I followed Sam in. If I thought he’d been pissed off last weekend, it had nothing on what I was seeing in him today. “You shouldn’t be here.”

He looked at me like I was an annoying child who kept getting into trouble for doing the same thing. “You don’t get to tell me where I should and shouldn’t be. Also, wouldn’t you just like that? You could pretend you’re okay bein’ alone, that you don’t enjoy havin’ someone around; just keep feeling sorry for yourself until you’re well and good alone. That would make it a whole lot easier to tell yourself no one wants you. Self-fulfilling prophecy or whatever.”

“Because I deserve to be alone!” burst from my chest, through my mouth, a dragon spitting fire. “He was alone when he died! I was out that night, trying to secure a fucking client! Trying to get more and more because it was never fucking enough! It was all I cared about. I put my success before everything, including him! We fought, and I left. And then I came home and slept on the couch so I wouldn’t wake him just for us to fight again, and he was alone! He was in there dying all by himself, and all I thought about was myself. What if I could have helped him? What if I could have saved him? What if I could have at least held him so he didn’t die alone!”

I couldn’t see. Why the fuck couldn’t I see? The world was blurry, like I was swimming with my lids open beneath the water. It wasn’t until I rubbed my eyes, trying to clear my vision, that I felt the wetness on my face and realized I was crying. Pain shot through my chest, a bullet ricocheting inside me, devastating my heart.

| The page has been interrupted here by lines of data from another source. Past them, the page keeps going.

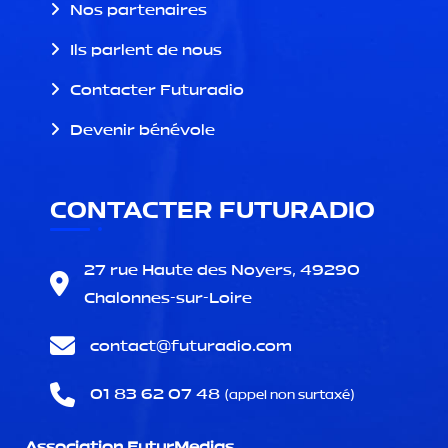
Nos partenaires
Ils parlent de nous
Contacter Futuradio
Devenir bénévole
CONTACTER FUTURADIO
27 rue Haute des Noyers, 49290
Chalonnes-sur-Loire
contact@
futuradio.com
01 83 62 07 48
(appel non surtaxé)
Association FuturMedias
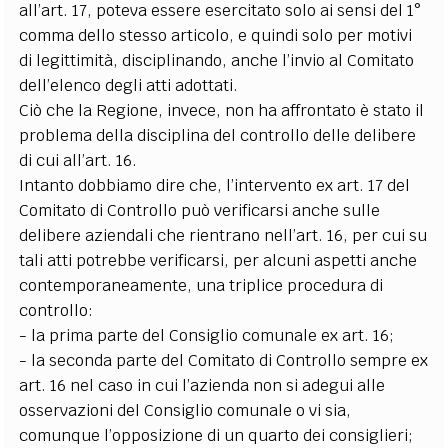
all’art. 17, poteva essere esercitato solo ai sensi del 1°
comma dello stesso articolo, e quindi solo per motivi
di legittimità, disciplinando, anche l’invio al Comitato
dell’elenco degli atti adottati.
Ciò che la Regione, invece, non ha affrontato è stato il
problema della disciplina del controllo delle delibere
di cui all’art. 16.
Intanto dobbiamo dire che, l’intervento ex art. 17 del
Comitato di Controllo può verificarsi anche sulle
delibere aziendali che rientrano nell’art. 16, per cui su
tali atti potrebbe verificarsi, per alcuni aspetti anche
contemporaneamente, una triplice procedura di
controllo:
- la prima parte del Consiglio comunale ex art. 16;
- la seconda parte del Comitato di Controllo sempre ex
art. 16 nel caso in cui l’azienda non si adegui alle
osservazioni del Consiglio comunale o vi sia,
comunque l’opposizione di un quarto dei consiglieri;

“All he wanted was me. And I couldn’t give him that, not really. I couldn’t give him my time. I couldn’t marry him. I couldn’t love him the way he needed to be loved because I was too busy trying to prove myself, trying to feel worthy of…life, and in that, I might as well have killed him myself.”

I didn’t know how it happened. One moment I was standing, the next I’d crumpled to the floor. The wood was hard beneath me, but then there was something soft too, flesh, the heat of another person, a pulse beating against me, breath caressing my skin, strong arms, and Sam whispered, “Shh. I’m here. I gotcha. You’re not alone.”

Didn’t he understand that I should be? That I deserved to be? That I would only hurt and disappoint him the way I’d done with Daniel? That something about me broke the people who cared about me?

Still, I didn’t pull away from him. My hand fisted in Sam’s shirt, and I tugged him close, tried to climb inside him, to tuck myself in the depths of him so he couldn’t leave me and I couldn’t leave him because I was so fucking tired of being alone.

I buried my face in his neck. Breathed him in. Felt alive because he gave me that, didn’t he? These few weeks were the first time I’d felt alive in years, maybe ever. In some ways, I didn’t feel like Bentley anymore. Part of him had died when he left Texas, and the rest had gone up in flames when Daniel died.